Selected extract:
.....

No matter how well you structure the data, unbounded queries do not scale well. For example, do not have a transaction that asks for a list of all items sorted by value. This transaction might work at first when the total number of items is 1000, but when the total number of items reaches 10 million, the transaction returns all 10 million items. If you run this transaction, the two most likely outcomes are the transaction timing out, or the client encountering an out-of-memory error.

The best option is to alter the business logic so that only the top 10 or 20 items can be returned. This logic alteration keeps the size of the transaction manageable no matter how many items are in the cache.

Define schema

The main advantage of normalizing data is that the database system can take care of data consistency behind the scenes. When data is denormalized for scalability, this automatic data consistency management no longer exists. You must implement a data model that can work in the application layer or as a plug-in to the distributed data grid to guarantee data consistency.

Consider the message board example. If a transaction removes a post from a topic, then the duplicate post on the user record needs to be removed. Without a data model, it is possible a developer would write the application code to remove the post from the topic and forget to remove the post from the user record. However, if the developer were using a data model instead of interacting with the cache directly, the removePost method on the data model could pull the user ID from the post, look up the user record, and remove the duplicate post behind the scenes.

Alternately, you can implement a listener that runs on the actual partition that detects the change to the topic and automatically adjusts the user record. A listener might be beneficial because the adjustment to the user record could happen locally if the partition happens to have the user record, or even if the user record is on a different partition, the transaction takes place between servers instead of between the client and server. The network connection between servers is likely to be faster than the network connection between the client and the server.

Avoid contention

Avoid scenarios such as having a global counter. The data grid will not scale if a single record is being used a disproportionate number of times compared to the rest of the records. The performance of the data grid will be limited by the performance of the computer that holds the given record.

In these situations, try to break the record up so it is managed per partition. For example consider a transaction that returns the total number of entries in the distributed cache. Instead of having every insert and remove operation access a single record that increments, have a listener on each partition track the insert and remove operations. With this listener tracking, insert and remove can become single-partition operations.

Reading the counter will become a cross-data-grid operation, but for the most part, it was already as inefficient as a cross-data-grid operation because its performance was tied to the performance of the computer hosting the record.

Implementation tips

You can also consider the following tips to achieve the best scalability.

Use reverse-lookup indexes

Consider a properly denormalized data model where customer records are partitioned based on the customer ID number. This partitioning method is the logical choice because nearly every business operation performed with the customer record uses the customer ID number. However, an important transaction that does not use the customer ID number is the login transaction. It is more common to have user names or e-mail addresses for login instead of customer ID numbers.

.....

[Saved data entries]
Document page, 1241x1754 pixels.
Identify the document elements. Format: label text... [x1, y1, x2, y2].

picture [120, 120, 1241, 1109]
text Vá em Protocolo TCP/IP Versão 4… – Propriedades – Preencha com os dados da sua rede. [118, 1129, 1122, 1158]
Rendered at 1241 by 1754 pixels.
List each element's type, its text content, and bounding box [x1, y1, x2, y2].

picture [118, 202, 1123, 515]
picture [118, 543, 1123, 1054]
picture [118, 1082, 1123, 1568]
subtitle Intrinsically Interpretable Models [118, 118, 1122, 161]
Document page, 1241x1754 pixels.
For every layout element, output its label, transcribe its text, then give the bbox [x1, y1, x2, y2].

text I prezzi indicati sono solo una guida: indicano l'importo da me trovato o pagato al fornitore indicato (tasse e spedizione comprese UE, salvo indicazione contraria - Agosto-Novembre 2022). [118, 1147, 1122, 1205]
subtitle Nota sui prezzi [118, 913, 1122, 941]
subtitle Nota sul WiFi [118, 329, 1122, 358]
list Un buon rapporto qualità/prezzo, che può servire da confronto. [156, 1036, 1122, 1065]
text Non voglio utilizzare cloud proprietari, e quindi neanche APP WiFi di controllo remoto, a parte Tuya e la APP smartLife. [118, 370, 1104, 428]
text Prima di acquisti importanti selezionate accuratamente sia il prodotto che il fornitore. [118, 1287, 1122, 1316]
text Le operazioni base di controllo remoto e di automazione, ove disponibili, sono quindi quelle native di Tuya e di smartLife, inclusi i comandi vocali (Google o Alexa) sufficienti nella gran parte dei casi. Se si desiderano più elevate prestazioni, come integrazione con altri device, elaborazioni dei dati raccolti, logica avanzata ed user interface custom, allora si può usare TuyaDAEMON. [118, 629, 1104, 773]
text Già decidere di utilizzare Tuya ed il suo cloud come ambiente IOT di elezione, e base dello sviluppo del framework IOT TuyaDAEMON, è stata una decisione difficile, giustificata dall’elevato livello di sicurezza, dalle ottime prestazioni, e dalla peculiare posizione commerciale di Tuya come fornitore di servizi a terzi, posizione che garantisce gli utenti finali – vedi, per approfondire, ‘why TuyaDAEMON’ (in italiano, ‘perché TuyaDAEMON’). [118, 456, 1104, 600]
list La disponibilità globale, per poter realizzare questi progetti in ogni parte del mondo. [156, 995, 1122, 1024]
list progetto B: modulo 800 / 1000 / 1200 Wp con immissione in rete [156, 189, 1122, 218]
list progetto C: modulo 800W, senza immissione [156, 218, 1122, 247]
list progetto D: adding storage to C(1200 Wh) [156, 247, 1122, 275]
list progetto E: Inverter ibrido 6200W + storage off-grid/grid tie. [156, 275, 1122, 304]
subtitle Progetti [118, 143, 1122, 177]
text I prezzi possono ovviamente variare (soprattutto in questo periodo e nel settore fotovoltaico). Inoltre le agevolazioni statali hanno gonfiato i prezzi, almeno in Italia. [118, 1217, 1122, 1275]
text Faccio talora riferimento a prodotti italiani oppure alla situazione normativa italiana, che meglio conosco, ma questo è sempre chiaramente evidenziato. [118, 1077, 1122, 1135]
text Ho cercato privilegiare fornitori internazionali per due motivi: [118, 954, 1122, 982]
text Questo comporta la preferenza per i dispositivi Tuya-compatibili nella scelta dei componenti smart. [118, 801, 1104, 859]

.....

Problem set:
#1 Rewrite the paragraph of the data grid text beginning "In these situations, try to break the record up" as a short bulleted list that keeps its main facts.
#2 Reproduce the data grid text word for word from "The best option" to "guarantee data consistency.".
These entries have no connection to the data grid text.

Outputs for the tasks:
#1
- Break a heavily used record up so it is managed per partition.
- Example: a transaction that returns the total number of entries in the distributed cache.
- Rather than having every insert and remove operation access one record that increments, have a listener on each partition track the insert and remove operations.
- With this tracking, insert and remove become single-partition operations.

#2
The best option is to alter the business logic so that only the top 10 or 20 items can be returned. This logic alteration keeps the size of the transaction manageable no matter how many items are in the cache.

Define schema

The main advantage of normalizing data is that the database system can take care of data consistency behind the scenes. When data is denormalized for scalability, this automatic data consistency management no longer exists. You must implement a data model that can work in the application layer or as a plug-in to the distributed data grid to guarantee data consistency.